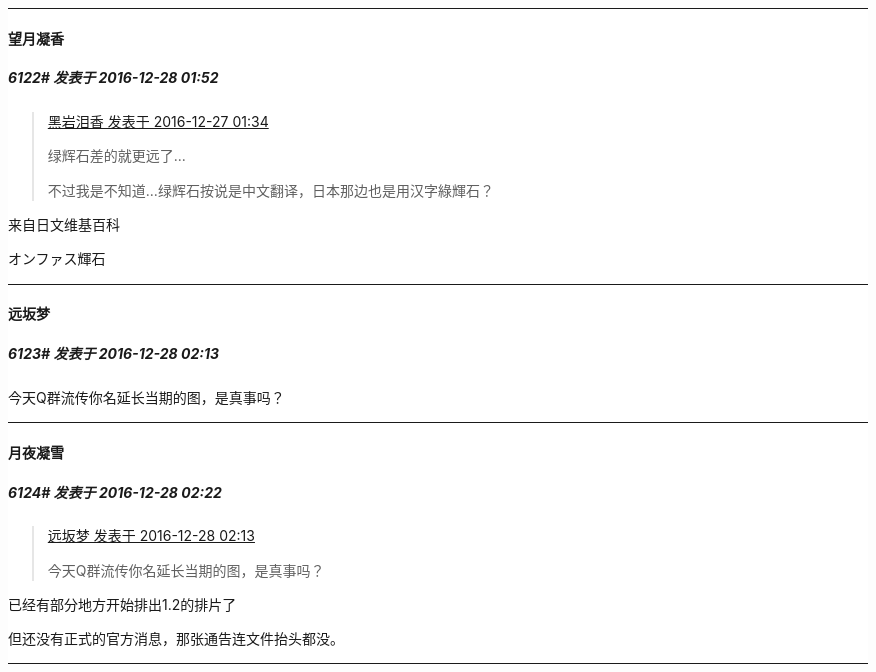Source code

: 





-----

####  望月凝香  
##### 6122#       发表于 2016-12-28 01:52



<blockquote><a href="httphttps://bbs.saraba1st.com/2b/forum.php?mod=redirect&amp;goto=findpost&amp;pid=34616908&amp;ptid=1296766" target="_blank">黑岩泪香 发表于 2016-12-27 01:34</a>

绿辉石差的就更远了...


不过我是不知道...绿辉石按说是中文翻译，日本那边也是用汉字綠輝石？</blockquote>
来自日文维基百科

オンファス輝石







-----

####  远坂梦  
##### 6123#       发表于 2016-12-28 02:13




今天Q群流传你名延长当期的图，是真事吗？







-----

####  月夜凝雪  
##### 6124#       发表于 2016-12-28 02:22



<blockquote><a href="httphttps://bbs.saraba1st.com/2b/forum.php?mod=redirect&amp;goto=findpost&amp;pid=34620906&amp;ptid=1296766" target="_blank">远坂梦 发表于 2016-12-28 02:13</a>

今天Q群流传你名延长当期的图，是真事吗？</blockquote>
已经有部分地方开始排出1.2的排片了


但还没有正式的官方消息，那张通告连文件抬头都没。







-----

....

Copy the records above from the first line through the line containing "已经有部分地方开始排出1.2的排片了", both included, and leave out any pictures.

Source code

: 





-----

####  望月凝香  
##### 6122#       发表于 2016-12-28 01:52



<blockquote><a href="httphttps://bbs.saraba1st.com/2b/forum.php?mod=redirect&amp;goto=findpost&amp;pid=34616908&amp;ptid=1296766" target="_blank">黑岩泪香 发表于 2016-12-27 01:34</a>

绿辉石差的就更远了...


不过我是不知道...绿辉石按说是中文翻译，日本那边也是用汉字綠輝石？</blockquote>
来自日文维基百科

オンファス輝石







-----

####  远坂梦  
##### 6123#       发表于 2016-12-28 02:13




今天Q群流传你名延长当期的图，是真事吗？







-----

####  月夜凝雪  
##### 6124#       发表于 2016-12-28 02:22



<blockquote><a href="httphttps://bbs.saraba1st.com/2b/forum.php?mod=redirect&amp;goto=findpost&amp;pid=34620906&amp;ptid=1296766" target="_blank">远坂梦 发表于 2016-12-28 02:13</a>

今天Q群流传你名延长当期的图，是真事吗？</blockquote>
已经有部分地方开始排出1.2的排片了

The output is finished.